November 19, 2016 / 12:06 AM / 3 years ago

U.S. appeals court upholds local 'right-to-work' law in Kentucky

(Reuters) - A federal appeals court upheld a Kentucky county’s so-called right-to-work ordinance on Friday, clearing the way for local-level laws that restrict labor unions’ role in the workplace.

The 6th U.S. Circuit Court of Appeals in Cincinnati, Ohio ruled that federal labor law does not block Hardin County from banning the use of agreements between employers and unions that require workers to join a union.

A 6th Circuit panel composed of three Republican-appointed judges ruled that counties enjoy the same rights as states to enforce right-to-work laws that forbid these so-called union security agreements.

The panel reversed a decision by U.S. District Judge David Hale in Louisville, Kentucky, an Obama appointee, who struck down the ordinance in February after a challenge by a coalition of unions led by a United Auto Workers affiliate.

Friday’s ruling was a blow to unions, which could face broad changes to labor regulations with Republican Donald Trump as President and Republicans in control of Congress.

Trump has expressed support for right-to-work legislation. Republican leaders in Congress have consistently sought a national right-to-work law, although Democrats are expected to try to block such attempts, labor law experts said.

Twenty-five states have right-to-work laws. Labor unions say the laws are designed to undermine collective bargaining and workers’ rights.

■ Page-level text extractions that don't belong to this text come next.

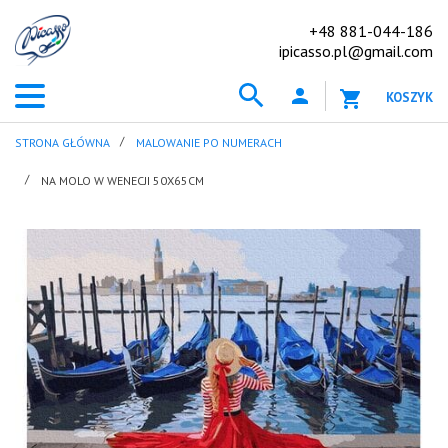
+48 881-044-186
ipicasso.pl@gmail.com
KOSZYK
STRONA GŁÓWNA
MALOWANIE PO NUMERACH
NA MOLO W WENECJI 50X65CM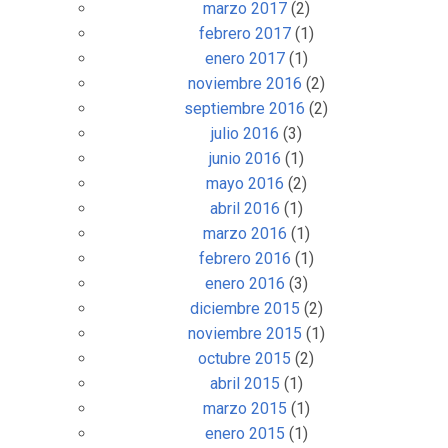
marzo 2017
(2)
febrero 2017
(1)
enero 2017
(1)
noviembre 2016
(2)
septiembre 2016
(2)
julio 2016
(3)
junio 2016
(1)
mayo 2016
(2)
abril 2016
(1)
marzo 2016
(1)
febrero 2016
(1)
enero 2016
(3)
diciembre 2015
(2)
noviembre 2015
(1)
octubre 2015
(2)
abril 2015
(1)
marzo 2015
(1)
enero 2015
(1)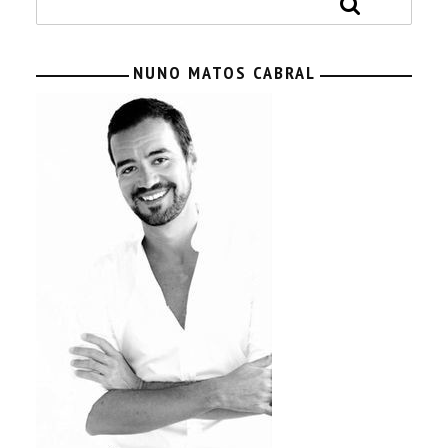
NUNO MATOS CABRAL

Lawmakers in Kentucky have tried and failed to pass a statewide law. The state became a testing ground for local laws after Warren County passed the nation’s only county ordinance in December 2014. Hardin County and 10 others in the state soon followed suit with nearly identical measures.

The Kentucky counties adapted their ordinances from a model bill developed by the American City County Exchange, an offshoot of the American Legislative Exchange Council, an influential conservative policy group.

The ruling allows local right-to-work laws in the two states in the 6th Circuit without them at the state level - Kentucky and Ohio - and could fuel efforts to pass similar measures elsewhere.

“While most of us thought the fight over right-to-work would occur in the halls of Congress, new fronts in the fight could be opened up in county commissions and county legislatures all across the United States,” said Seth Harris, a former Acting U.S. Labor Secretary during the Obama administration.

The unions will likely ask the entire 6th Circuit to reconsider the case, said Irwin Cutler, a lawyer for the unions in the case. Lawyers for Hardin County could not immediately be reached for comment.